--- START PROVIDED DATA ---

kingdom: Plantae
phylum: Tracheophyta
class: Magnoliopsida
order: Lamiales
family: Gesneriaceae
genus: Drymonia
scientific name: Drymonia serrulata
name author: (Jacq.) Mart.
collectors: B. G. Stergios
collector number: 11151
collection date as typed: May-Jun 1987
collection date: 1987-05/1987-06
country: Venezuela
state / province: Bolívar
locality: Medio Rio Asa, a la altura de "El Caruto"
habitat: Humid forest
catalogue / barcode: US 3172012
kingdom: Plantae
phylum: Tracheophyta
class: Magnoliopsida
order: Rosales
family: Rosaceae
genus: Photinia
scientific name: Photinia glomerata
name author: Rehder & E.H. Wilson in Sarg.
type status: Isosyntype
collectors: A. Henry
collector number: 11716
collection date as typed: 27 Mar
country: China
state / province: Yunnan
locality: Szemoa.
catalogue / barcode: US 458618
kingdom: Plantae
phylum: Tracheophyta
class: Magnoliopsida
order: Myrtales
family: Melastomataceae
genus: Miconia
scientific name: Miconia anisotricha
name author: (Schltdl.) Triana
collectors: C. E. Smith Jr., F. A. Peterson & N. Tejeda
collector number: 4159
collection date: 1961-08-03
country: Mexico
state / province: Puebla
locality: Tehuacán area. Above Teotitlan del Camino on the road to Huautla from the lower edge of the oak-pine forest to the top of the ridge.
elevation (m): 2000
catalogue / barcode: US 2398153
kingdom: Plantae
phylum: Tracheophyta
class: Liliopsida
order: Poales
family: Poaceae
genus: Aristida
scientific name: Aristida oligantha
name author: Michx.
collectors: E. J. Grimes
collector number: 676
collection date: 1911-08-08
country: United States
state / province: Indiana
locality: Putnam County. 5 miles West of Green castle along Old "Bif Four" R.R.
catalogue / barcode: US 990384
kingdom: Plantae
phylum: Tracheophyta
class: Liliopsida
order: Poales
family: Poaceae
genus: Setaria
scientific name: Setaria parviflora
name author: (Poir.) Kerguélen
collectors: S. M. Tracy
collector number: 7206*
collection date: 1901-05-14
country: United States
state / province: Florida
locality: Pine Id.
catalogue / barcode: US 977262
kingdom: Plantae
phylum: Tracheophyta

--- END PROVIDED DATA ---

> **WHAT IS BEING ASKED**: Can you give every row above again, word for word and in the same order?

> **RESULT BELOW**:
kingdom: Plantae
phylum: Tracheophyta
class: Magnoliopsida
order: Lamiales
family: Gesneriaceae
genus: Drymonia
scientific name: Drymonia serrulata
name author: (Jacq.) Mart.
collectors: B. G. Stergios
collector number: 11151
collection date as typed: May-Jun 1987
collection date: 1987-05/1987-06
country: Venezuela
state / province: Bolívar
locality: Medio Rio Asa, a la altura de "El Caruto"
habitat: Humid forest
catalogue / barcode: US 3172012
kingdom: Plantae
phylum: Tracheophyta
class: Magnoliopsida
order: Rosales
family: Rosaceae
genus: Photinia
scientific name: Photinia glomerata
name author: Rehder & E.H. Wilson in Sarg.
type status: Isosyntype
collectors: A. Henry
collector number: 11716
collection date as typed: 27 Mar
country: China
state / province: Yunnan
locality: Szemoa.
catalogue / barcode: US 458618
kingdom: Plantae
phylum: Tracheophyta
class: Magnoliopsida
order: Myrtales
family: Melastomataceae
genus: Miconia
scientific name: Miconia anisotricha
name author: (Schltdl.) Triana
collectors: C. E. Smith Jr., F. A. Peterson & N. Tejeda
collector number: 4159
collection date: 1961-08-03
country: Mexico
state / province: Puebla
locality: Tehuacán area. Above Teotitlan del Camino on the road to Huautla from the lower edge of the oak-pine forest to the top of the ridge.
elevation (m): 2000
catalogue / barcode: US 2398153
kingdom: Plantae
phylum: Tracheophyta
class: Liliopsida
order: Poales
family: Poaceae
genus: Aristida
scientific name: Aristida oligantha
name author: Michx.
collectors: E. J. Grimes
collector number: 676
collection date: 1911-08-08
country: United States
state / province: Indiana
locality: Putnam County. 5 miles West of Green castle along Old "Bif Four" R.R.
catalogue / barcode: US 990384
kingdom: Plantae
phylum: Tracheophyta
class: Liliopsida
order: Poales
family: Poaceae
genus: Setaria
scientific name: Setaria parviflora
name author: (Poir.) Kerguélen
collectors: S. M. Tracy
collector number: 7206*
collection date: 1901-05-14
country: United States
state / province: Florida
locality: Pine Id.
catalogue / barcode: US 977262
kingdom: Plantae
phylum: Tracheophyta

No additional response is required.